Feed every 4-6 weeks through spring and summer with a balanced houseplant or orchid feed diluted to roughly half strength. As an epiphyte it is sensitive to salt build-up, so flush the pot with plain water occasionally and ease off feeding entirely in autumn and winter when growth naturally slows. Weak, sporadic feeding beats heavy doses, which can scorch the roots and brown the leaf margins. Feed every 4-6 weeks through spring and summer with a balanced houseplant or orchid feed diluted to roughly half strength. As an epiphyte it is sensitive to salt build-up, so flush the pot with plain water occasionally and ease off feeding entirely in autumn and winter when growth naturally slows. Weak, sporadic feeding beats heavy doses, which can scorch the roots and brown the leaf margins. The pattern that matters: feed little and often through active growth and budding — every 4-6 weeks — and ease right off during the rest period that triggers the next flush.

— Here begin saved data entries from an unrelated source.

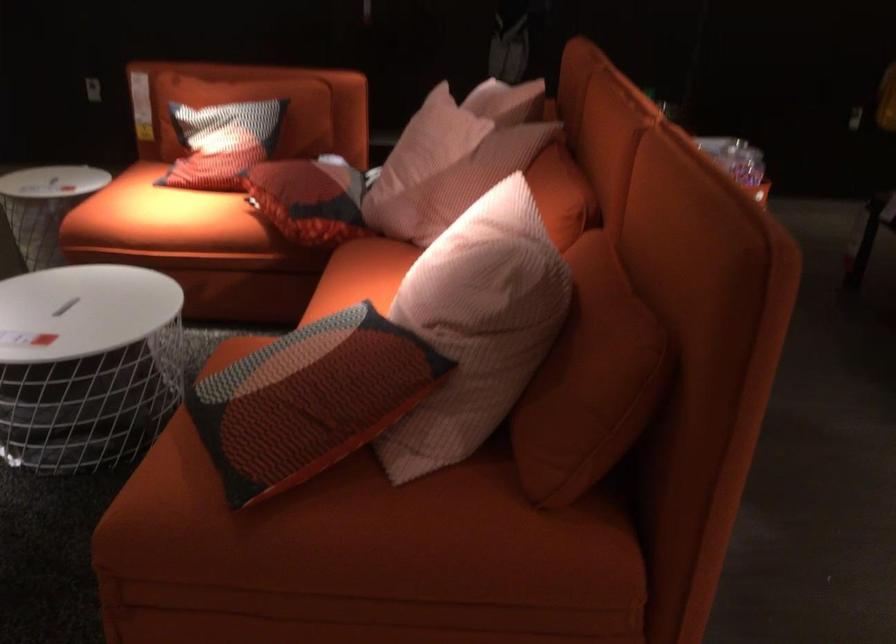
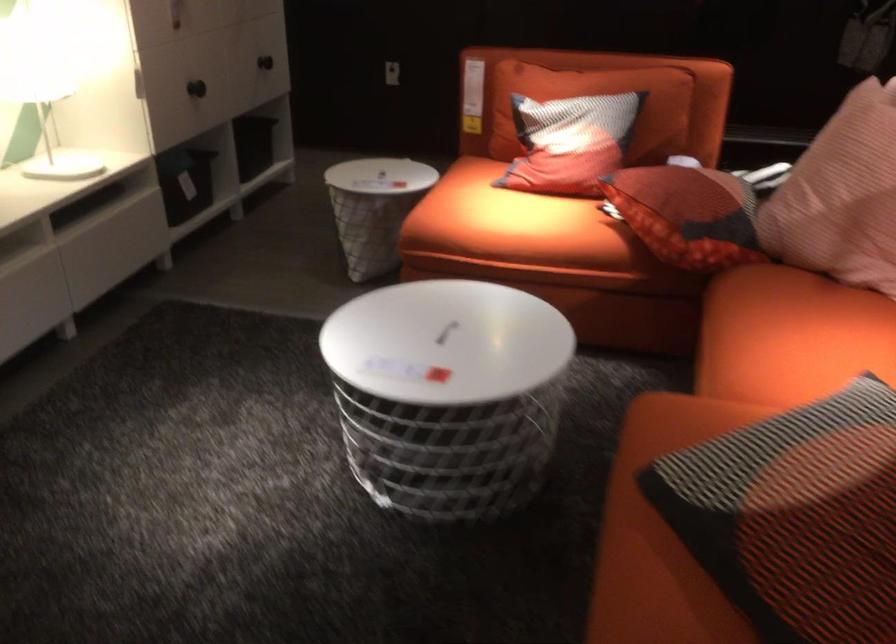
Which direction would the cameraman need to move to produce the second image?

The cameraman moved toward left, forward.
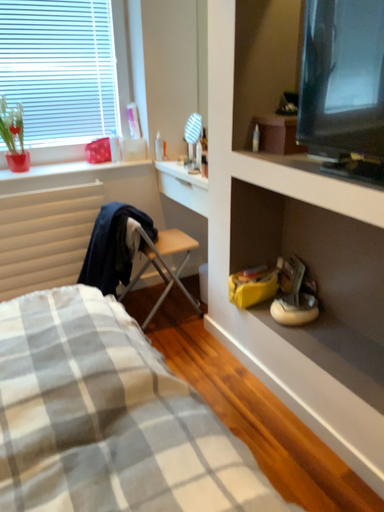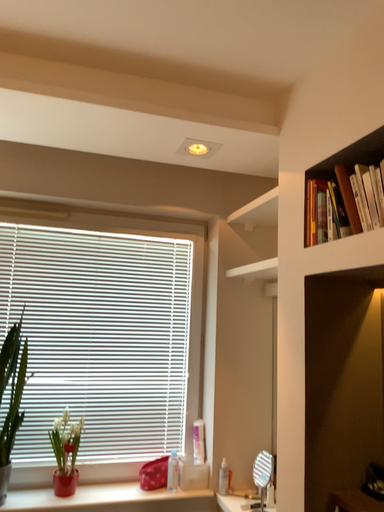
Question: Which way did the camera rotate in the video?

Choices:
 (A) rotated downward
 (B) rotated upward

Answer: (B)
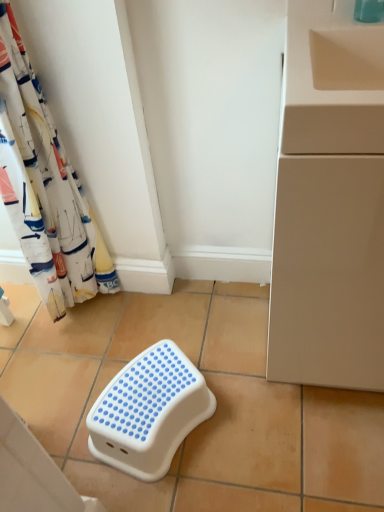
Locate an element on the screen. free space between white fabric curtain at left and beige ceramic tile at lower left, placed as the 1th ceramic tile when sorted from left to right is located at coordinates (63, 368).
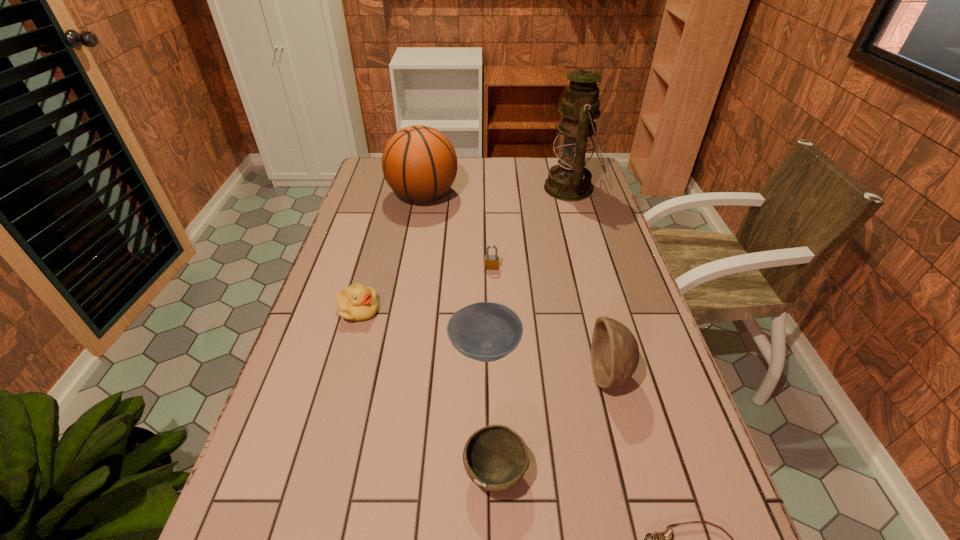
I want to click on vacant space located 0.190m on the beak of the duckling, so click(450, 310).

Identify the location of vacant space positioned 0.380m on the right of the third farthest object. (627, 267).

What are the coordinates of `vacant space located on the back of the nearest bowl` in the screenshot? It's located at (493, 420).

What are the coordinates of `oil lamp present at the far edge` in the screenshot? It's located at (569, 180).

Where is `basketball at the far edge`? basketball at the far edge is located at coordinates (419, 163).

You are a GUI agent. You are given a task and a screenshot of the screen. Output one action in this format:
    pyautogui.click(x=<x>, y=<y>)
    Task: Click on the basketball present at the left edge
    
    Given the screenshot: What is the action you would take?
    pyautogui.click(x=419, y=163)

Identify the location of duckling present at the left edge. The image size is (960, 540). (357, 303).

This screenshot has width=960, height=540. I want to click on oil lamp at the right edge, so click(569, 180).

I want to click on bowl that is at the right edge, so click(614, 350).

Image resolution: width=960 pixels, height=540 pixels. In order to click on object situated at the far left corner in this screenshot , I will do `click(419, 163)`.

What strength of feed for anthurium clarinervium (velvet cardboard anthurium)?

Very dilute — quarter strength, the classic "weakly, weekly" approach for anthurium clarinervium (velvet cardboard anthurium). These plants have fine roots that scorch easily and a steady trickle beats an occasional strong dose for flowering.

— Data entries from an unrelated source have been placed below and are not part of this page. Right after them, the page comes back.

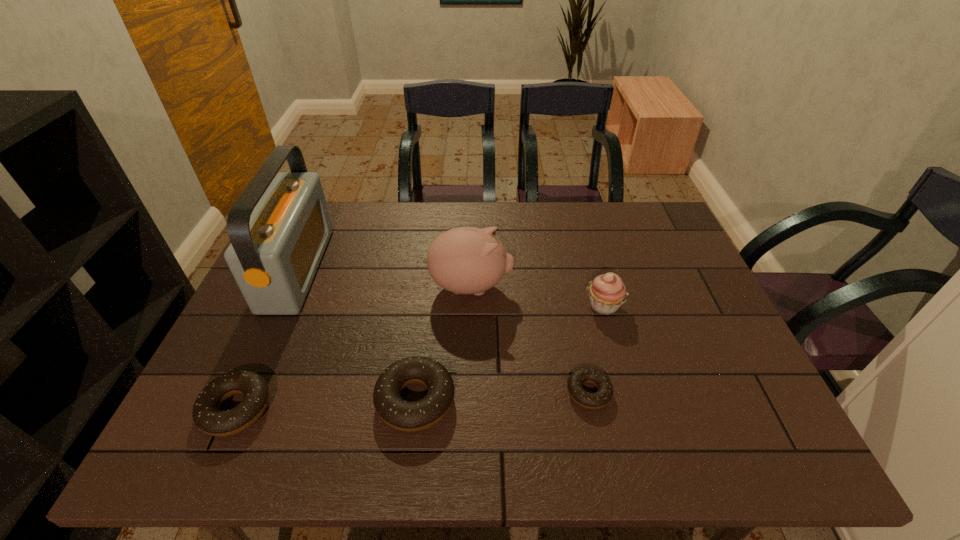
This screenshot has width=960, height=540. Find the location of `vacant space that satisfies the following two spatial constraints: 1. on the front-facing side of the second shortest doughnut; 2. on the left side of the radio receiver`. vacant space that satisfies the following two spatial constraints: 1. on the front-facing side of the second shortest doughnut; 2. on the left side of the radio receiver is located at coordinates (234, 409).

You are a GUI agent. You are given a task and a screenshot of the screen. Output one action in this format:
    pyautogui.click(x=<x>, y=<y>)
    Task: Click on the free space in the image that satisfies the following two spatial constraints: 1. at the snout of the piggy bank; 2. on the left side of the rightmost doughnut
    This screenshot has height=540, width=960.
    Given the screenshot: What is the action you would take?
    pyautogui.click(x=468, y=392)

At what (x,y) coordinates should I click in order to perform the action: click on free space that satisfies the following two spatial constraints: 1. on the front-facing side of the tallest object; 2. on the left side of the second doughnut from left to right. Please return your answer as a coordinate pair (x, y). This screenshot has height=540, width=960. Looking at the image, I should click on [238, 400].

Locate an element on the screen. This screenshot has width=960, height=540. free space that satisfies the following two spatial constraints: 1. on the front-facing side of the tallest object; 2. on the right side of the second doughnut from right to left is located at coordinates (x=238, y=400).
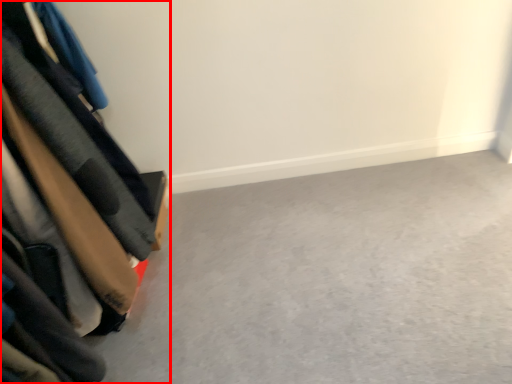
Question: Where is furniture (annotated by the red box) located in relation to concrete in the image?

Choices:
 (A) right
 (B) left

Answer: (B)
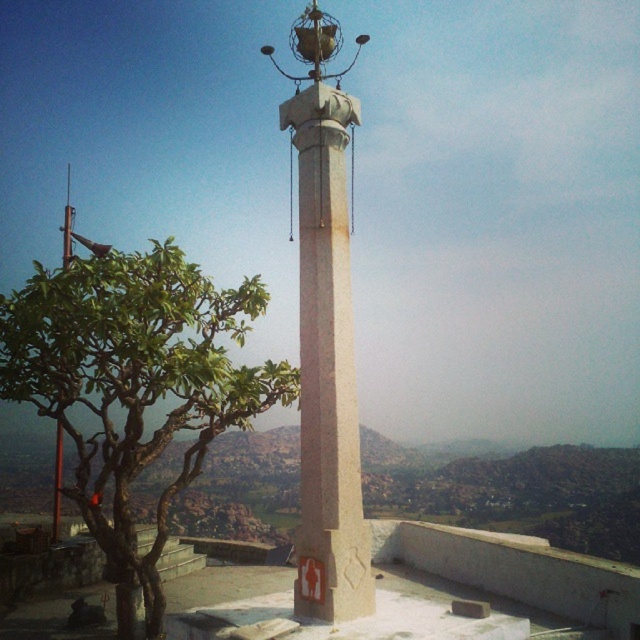
You are a landscape architect designing a garden path that needs to pass between the green leafy tree at left and the white stone column at center. Based on their positions, which direction should the path curve to avoid the tree and column?

The green leafy tree at left is below the white stone column at center, so the path should curve upwards to avoid the tree and column.

You are standing at a point 34.37 feet away from the point marked at coordinates (70, 328) in the image. Given this distance, can you estimate how far you are from the tall stone pillar in the scene?

The point marked at coordinates (70, 328) is 34.37 feet away from you. Since the tall stone pillar is the most prominent object in the foreground, it is likely located near this point. Therefore, you are approximately 34.37 feet away from the tall stone pillar.

You are standing at the center of the image and want to locate the green leafy tree at left. Which direction should you look to find it?

You should look to the left to find the green leafy tree at left since it is positioned at the left side of the image.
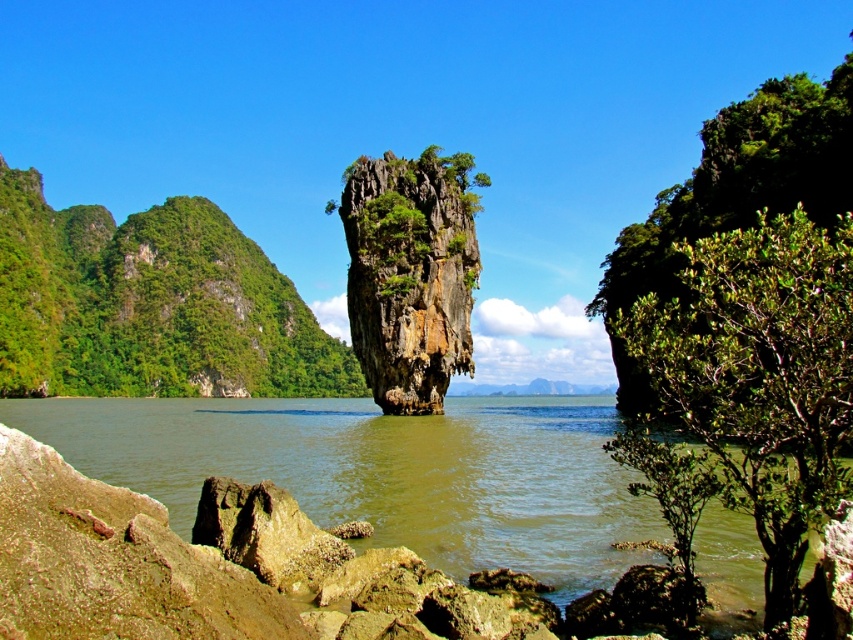
You are a hiker standing at the water edge near the foreground rocks. You want to take a photo of the rusty brown rock at center with the green leafy shrub at right in the background. Is the shrub positioned in a way that it can be captured in the background of the rock?

The green leafy shrub at right is located below the rusty brown rock at center, so when taking a photo of the rock, the shrub would appear below it rather than in the background. To have the shrub in the background behind the rock, it would need to be positioned behind it spatially, but since it is below, it might not frame as intended unless the angle allows capturing both with the shrub behind.

In the scene shown: You are standing on the shore looking at the scene. Which object is positioned higher relative to the other? The green leafy tree at left or the rusty brown rock at center?

The green leafy tree at left is located above the rusty brown rock at center, so it is positioned higher relative to the other.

What does over-feeding anthurium clarinervium (velvet cardboard anthurium) look like?

Lush green leaves but few or no flowers (too much nitrogen). Brown, scorched leaf tips and edges — a classic fine-root burn. White salt crust on the medium or pot, and stalled buds. Bud blast: buds forming then shrivelling and dropping. Using an ordinary high-nitrogen houseplant feed on anthurium clarinervium (velvet cardboard anthurium) is the headline mistake — you get a healthy-looking plant that simply refuses to bloom. The second is feeding through the rest period and breaking the dormancy cue it needs to set buds.

Should I flush the soil of anthurium clarinervium (velvet cardboard anthurium)?

Specialist and bloom feeds leave salts that scorch fine roots — flush anthurium clarinervium (velvet cardboard anthurium) thoroughly with plain water until it runs clear every 4-6 weeks in the feeding season, and always between feeds for orchids.